Critical mass of editors could help solve the puzzle. bastique, CC BY-SA

The geography of knowledge has always been uneven. Some people and places have always been more visible and had more voices than others. But the internet seemed to promise something different: a greater diversity of voices, opinions and narratives from more places. Unfortunately, this has not come to pass in quite the manner some expected it to. Many parts of the world remain invisible or under-represented on important websites and services.

All of this matters because as geographic information becomes increasingly integral to our lives, places that are not represented on platforms like Wikipedia will be absent from many of our understandings of, and interactions with, the world.

Mapping the differences

Until now, there has been no large-scale analysis of the factors that explain the wide geographical spread of online information. This is something we have aimed to address in our research project on the geography of Wikipedia. Our focus areas were the Middle East and North Africa.

Using statistical models of geotagged Wikipedia data, we identified the necessary conditions to make countries “visible”. This allowed us to map the countries that fare considerably better or worse than expected. We found that a large part of the variation between countries could be explained by just three factors: population, availability of broadband internet, and the number of edits originating in that country.

Areas of Wikipedia hegemony and uneven geographic coverage. Oxford Internet Institute

While these three variables help to explain the sparse amount of content written about much of sub-Saharan Africa, most of the Middle East and North Africa have much less geographic information than might be expected. For example, despite high levels of wealth and connectivity, Qatar and the United Arab Emirates have far fewer articles than we might expect.
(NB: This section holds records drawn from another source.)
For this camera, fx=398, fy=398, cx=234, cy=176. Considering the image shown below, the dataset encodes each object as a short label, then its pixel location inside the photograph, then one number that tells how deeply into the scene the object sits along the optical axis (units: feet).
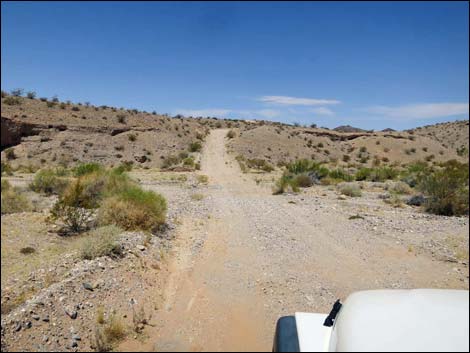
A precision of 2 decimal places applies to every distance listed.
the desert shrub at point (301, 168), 82.74
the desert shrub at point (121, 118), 156.13
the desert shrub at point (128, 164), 98.94
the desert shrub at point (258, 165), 110.52
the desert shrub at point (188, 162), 109.90
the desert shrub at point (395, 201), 48.38
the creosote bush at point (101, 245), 22.92
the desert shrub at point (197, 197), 54.28
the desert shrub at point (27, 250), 21.58
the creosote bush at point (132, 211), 30.81
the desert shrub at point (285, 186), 64.69
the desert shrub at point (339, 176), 80.76
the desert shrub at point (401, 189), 58.23
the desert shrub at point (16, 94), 135.13
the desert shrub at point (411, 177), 50.30
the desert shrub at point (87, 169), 52.75
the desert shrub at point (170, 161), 113.80
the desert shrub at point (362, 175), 84.84
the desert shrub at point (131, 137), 142.41
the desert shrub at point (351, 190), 60.14
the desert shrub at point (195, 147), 144.25
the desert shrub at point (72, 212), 30.40
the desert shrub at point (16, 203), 22.40
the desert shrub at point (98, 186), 35.12
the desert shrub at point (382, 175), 82.07
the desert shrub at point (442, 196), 29.99
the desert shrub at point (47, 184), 48.91
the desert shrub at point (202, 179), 78.46
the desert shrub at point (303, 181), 72.49
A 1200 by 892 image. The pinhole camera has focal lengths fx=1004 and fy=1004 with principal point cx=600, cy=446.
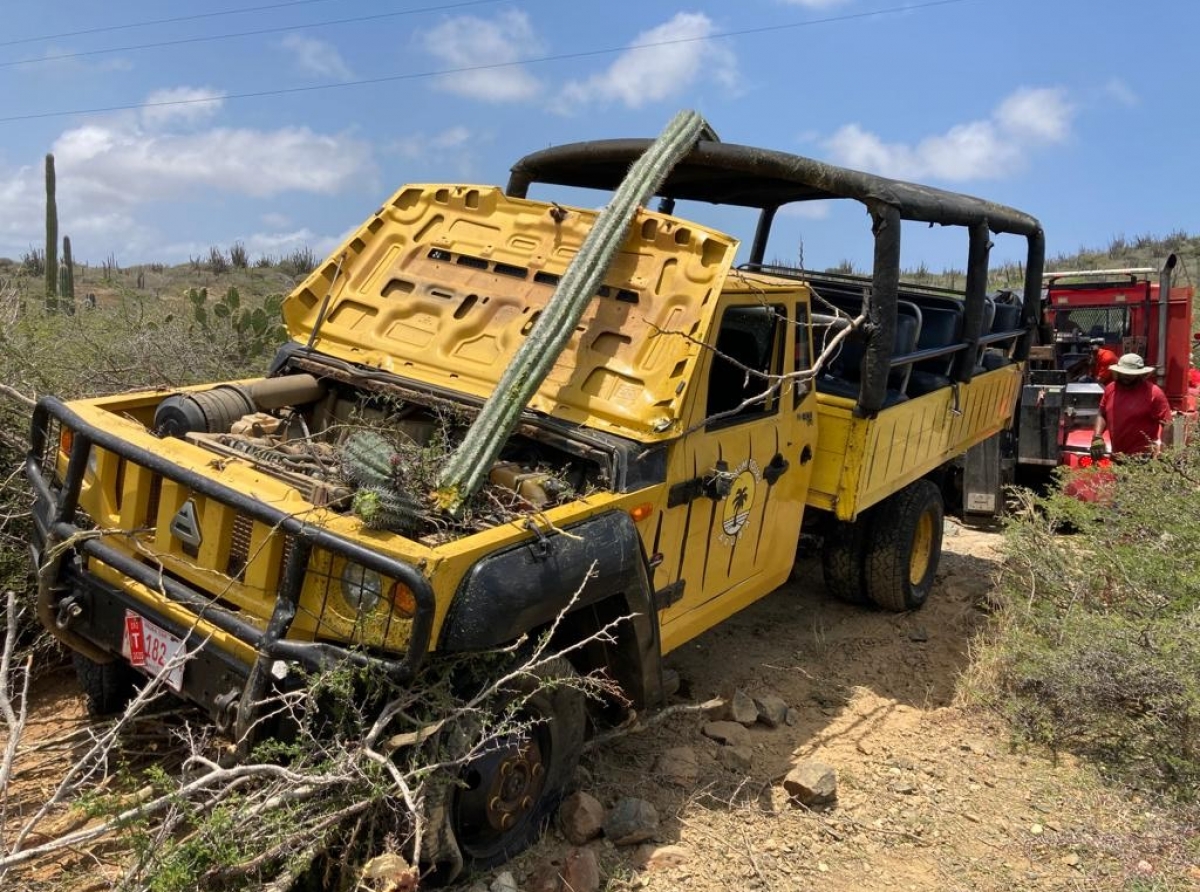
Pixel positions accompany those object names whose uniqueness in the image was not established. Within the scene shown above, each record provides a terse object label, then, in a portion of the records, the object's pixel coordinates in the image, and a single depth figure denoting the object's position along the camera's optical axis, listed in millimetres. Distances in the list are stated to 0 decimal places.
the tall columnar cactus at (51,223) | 16534
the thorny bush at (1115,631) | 4664
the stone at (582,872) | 3447
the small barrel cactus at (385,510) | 3146
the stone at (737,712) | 4895
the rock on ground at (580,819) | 3751
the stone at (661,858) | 3701
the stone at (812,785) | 4238
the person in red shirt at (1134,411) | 8359
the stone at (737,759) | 4496
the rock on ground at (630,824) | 3793
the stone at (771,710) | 4980
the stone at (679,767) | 4281
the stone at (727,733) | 4695
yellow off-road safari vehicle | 3188
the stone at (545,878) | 3451
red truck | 9586
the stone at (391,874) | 2898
Constraints to creating content

These three factors matter independently, but they will also be subject to other constraints. A country’s population will probably affect the number of activities, places, and practices of interest (that is, the number of things one might want to write about). The size of the potential audience might also be influential, encouraging editors in more densely populated regions and those writing in major languages. And social attitudes towards information sharing will probably also change how some people contribute content.

We might also be seeing a principle of increasing informational poverty. Not only is a broad base of source material, such as books, maps, and images, needed to generate any Wikipedia article, but it is also likely that having content online will lead to the production of more content.

There are strict guidelines on how knowledge can be created and represented in Wikipedia, including the need to source key assertions. Editing incentives and constraints probably also encourage work around existing content – which is relatively straightforward to edit – rather than creating entirely new material. So it may be that the very policies and norms that govern the encyclopedia’s structure make it difficult to populate the white space with new content.

We need to recognise that none of the three conditions can ever be sufficient for generating geographic knowledge. As well as highlighting the presences and absences on Wikipedia, we also need to ask what factors encourage or limit production of that content.

Because of the constraints of the Wikipedia model, increasing representation on pages can’t occur in a linear manner. Instead it accelerates in a virtuous cycle, benefiting those with strong cultures of collecting and curating information in local languages. That is why, even after adjusting for their levels of connectivity, population and editors, Britain, Sweden, Japan and Germany are extensively referenced on Wikipedia, but the Middle East and North Africa haven’t kept pace.

If this continues, then those on the periphery might fail to reach a critical mass of editors, needed to make content. Worse still, they may even dismiss Wikipedia as a legitimate site for user-generated geographic content. This is a problem that will need to be addressed if Wikipedia is indeed to take steps towards its goal of being the “sum of all human knowledge”.